**Activity**:
Transcribe every line of text from all the items below exactly, leaving the pictures out of your answer.

**Text extracted from the page**:
------------------------
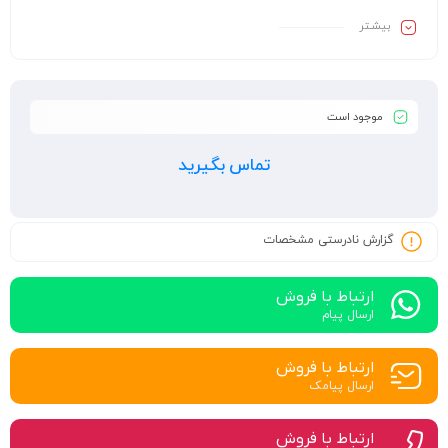
بیشـتر
موجود است
تماس بگیرید
گزارش نادرستی مشخصات
ارتباط با فروش
ارسال پیام
ارتباط با فروش
ارسال پیامک
ارتباط با فروش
------------------------
**Response area**:
بیشـتر
موجود است
تماس بگیرید
گزارش نادرستی مشخصات
ارتباط با فروش
ارسال پیام
ارتباط با فروش
ارسال پیامک
ارتباط با فروش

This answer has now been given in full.